→ Your assignment
Among the records below, how many lines contain "room"? State the number and nothing more.

→ Saved entries
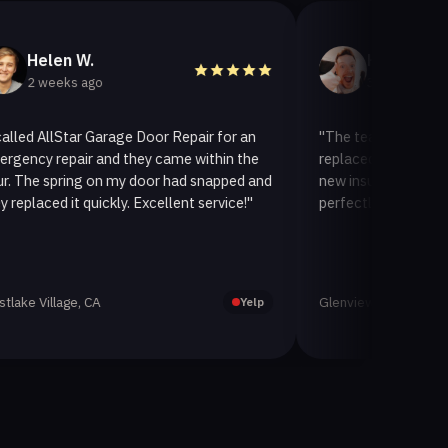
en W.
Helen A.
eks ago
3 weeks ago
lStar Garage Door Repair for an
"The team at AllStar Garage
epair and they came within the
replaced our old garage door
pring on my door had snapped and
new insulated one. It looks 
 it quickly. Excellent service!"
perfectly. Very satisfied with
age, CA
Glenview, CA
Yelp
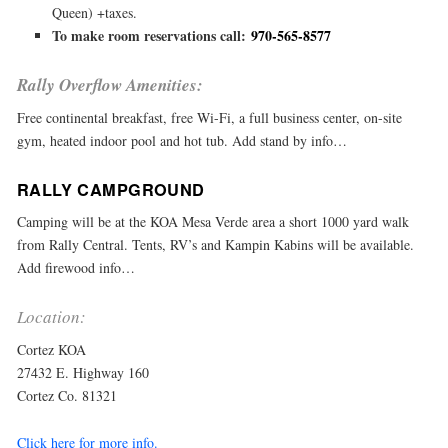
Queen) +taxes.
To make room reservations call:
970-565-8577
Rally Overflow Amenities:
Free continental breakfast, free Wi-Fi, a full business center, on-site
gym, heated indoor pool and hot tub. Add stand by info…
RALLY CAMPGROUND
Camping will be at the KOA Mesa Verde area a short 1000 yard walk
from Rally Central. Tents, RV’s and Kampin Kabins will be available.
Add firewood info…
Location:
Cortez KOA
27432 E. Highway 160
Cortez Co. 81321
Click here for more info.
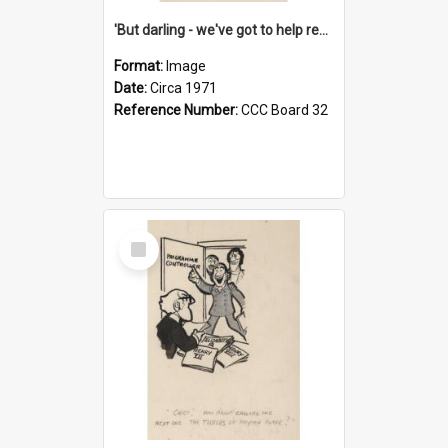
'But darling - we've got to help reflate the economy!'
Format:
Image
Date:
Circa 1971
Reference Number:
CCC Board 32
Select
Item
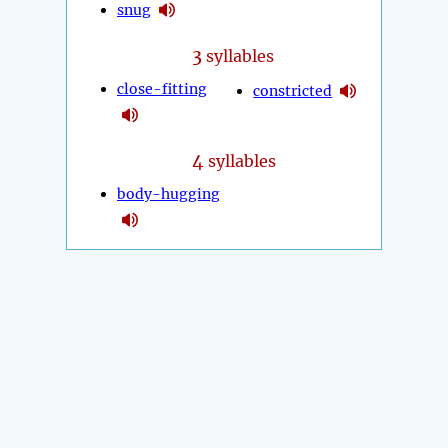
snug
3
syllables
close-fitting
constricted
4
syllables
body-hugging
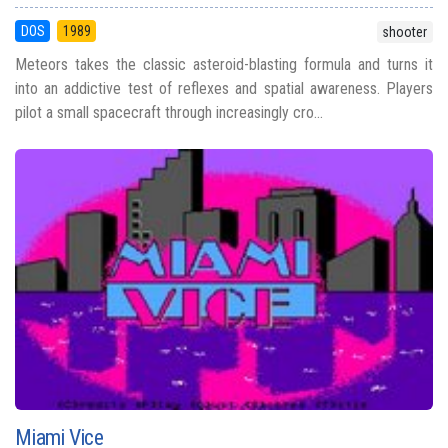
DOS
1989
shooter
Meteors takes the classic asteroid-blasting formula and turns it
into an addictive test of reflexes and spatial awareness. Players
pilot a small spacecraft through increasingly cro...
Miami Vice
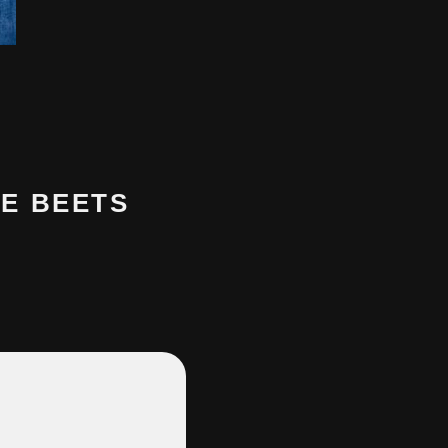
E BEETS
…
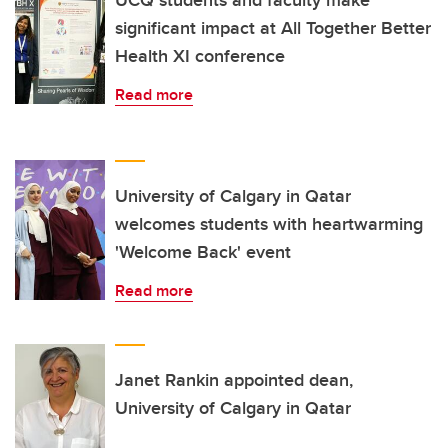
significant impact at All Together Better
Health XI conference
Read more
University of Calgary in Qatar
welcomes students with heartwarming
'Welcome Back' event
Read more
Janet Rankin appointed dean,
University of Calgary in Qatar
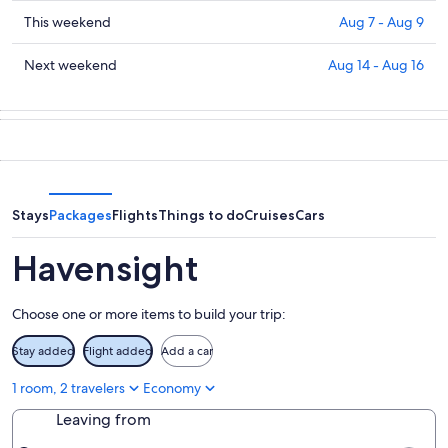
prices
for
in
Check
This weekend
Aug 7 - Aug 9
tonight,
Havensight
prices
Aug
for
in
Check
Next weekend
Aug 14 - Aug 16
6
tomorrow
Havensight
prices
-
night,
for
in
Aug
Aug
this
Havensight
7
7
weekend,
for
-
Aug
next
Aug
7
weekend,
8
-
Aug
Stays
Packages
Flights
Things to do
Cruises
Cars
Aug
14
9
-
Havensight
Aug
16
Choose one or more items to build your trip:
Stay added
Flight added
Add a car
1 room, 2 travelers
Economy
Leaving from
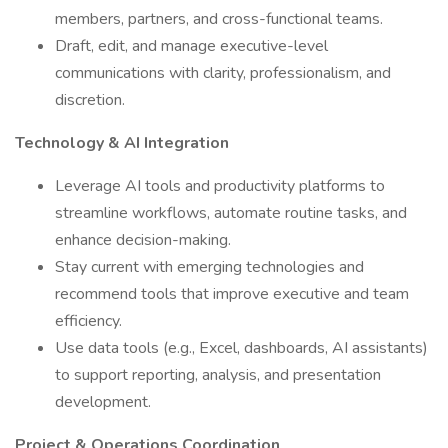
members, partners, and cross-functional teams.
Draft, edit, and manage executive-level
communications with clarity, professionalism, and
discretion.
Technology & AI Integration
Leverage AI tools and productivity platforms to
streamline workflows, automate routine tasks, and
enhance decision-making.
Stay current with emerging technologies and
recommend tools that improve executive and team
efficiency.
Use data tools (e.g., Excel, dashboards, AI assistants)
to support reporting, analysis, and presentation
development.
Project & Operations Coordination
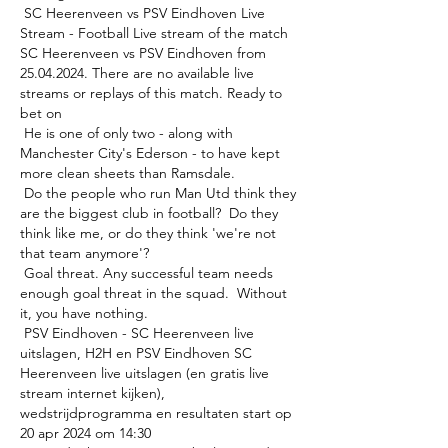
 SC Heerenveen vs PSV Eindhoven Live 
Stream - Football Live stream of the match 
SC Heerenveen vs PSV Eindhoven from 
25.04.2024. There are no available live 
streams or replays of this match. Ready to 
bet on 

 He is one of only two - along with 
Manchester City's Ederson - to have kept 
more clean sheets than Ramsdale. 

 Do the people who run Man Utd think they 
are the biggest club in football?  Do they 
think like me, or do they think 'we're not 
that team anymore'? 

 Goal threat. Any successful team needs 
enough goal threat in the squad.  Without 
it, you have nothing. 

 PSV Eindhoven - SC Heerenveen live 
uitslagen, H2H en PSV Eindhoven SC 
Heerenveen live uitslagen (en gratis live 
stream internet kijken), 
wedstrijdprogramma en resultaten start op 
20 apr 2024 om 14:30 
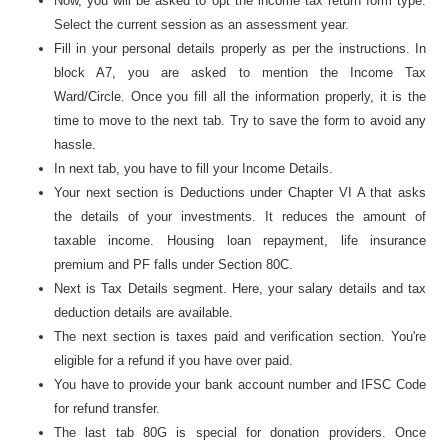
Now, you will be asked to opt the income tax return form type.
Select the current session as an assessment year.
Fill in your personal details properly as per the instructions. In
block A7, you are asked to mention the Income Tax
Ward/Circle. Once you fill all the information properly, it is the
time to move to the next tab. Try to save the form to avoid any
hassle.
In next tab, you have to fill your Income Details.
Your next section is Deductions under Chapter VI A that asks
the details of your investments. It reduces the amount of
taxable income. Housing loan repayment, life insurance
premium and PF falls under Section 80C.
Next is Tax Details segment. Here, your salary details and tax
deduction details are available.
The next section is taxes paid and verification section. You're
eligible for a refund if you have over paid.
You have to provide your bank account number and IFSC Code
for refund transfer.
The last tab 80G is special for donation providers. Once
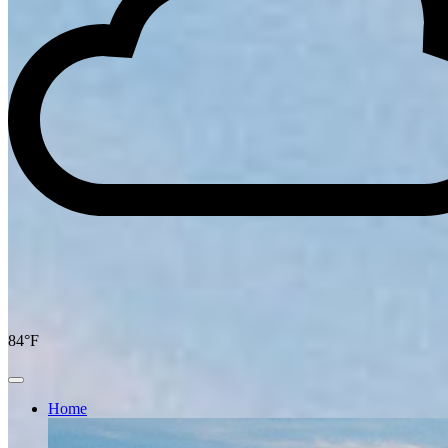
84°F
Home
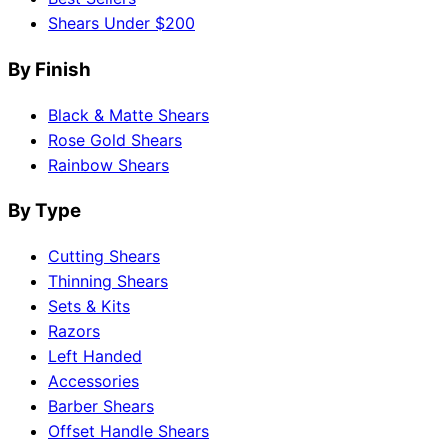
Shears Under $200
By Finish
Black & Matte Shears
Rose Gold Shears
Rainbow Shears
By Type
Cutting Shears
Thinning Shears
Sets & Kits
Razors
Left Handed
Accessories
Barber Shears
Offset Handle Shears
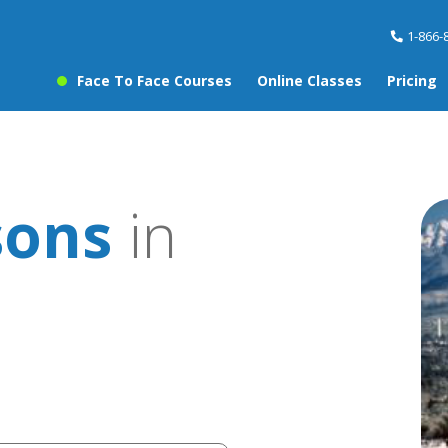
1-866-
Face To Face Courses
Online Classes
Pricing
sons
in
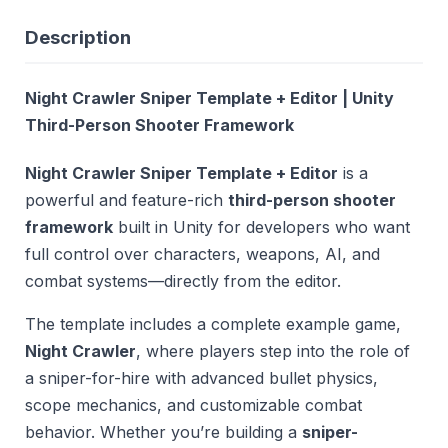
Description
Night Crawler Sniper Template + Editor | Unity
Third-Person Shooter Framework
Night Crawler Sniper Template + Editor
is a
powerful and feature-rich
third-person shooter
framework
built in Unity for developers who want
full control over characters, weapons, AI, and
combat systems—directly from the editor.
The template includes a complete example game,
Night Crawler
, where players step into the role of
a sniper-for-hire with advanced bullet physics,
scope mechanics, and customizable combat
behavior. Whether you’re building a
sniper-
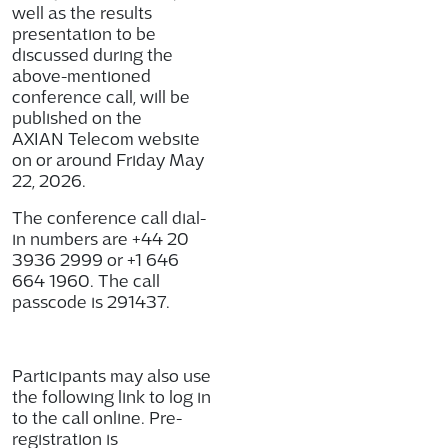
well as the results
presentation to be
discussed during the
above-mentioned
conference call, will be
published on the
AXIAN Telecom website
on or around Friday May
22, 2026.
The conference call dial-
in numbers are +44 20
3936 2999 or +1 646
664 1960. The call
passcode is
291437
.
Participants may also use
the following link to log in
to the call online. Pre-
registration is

→ Task solution
2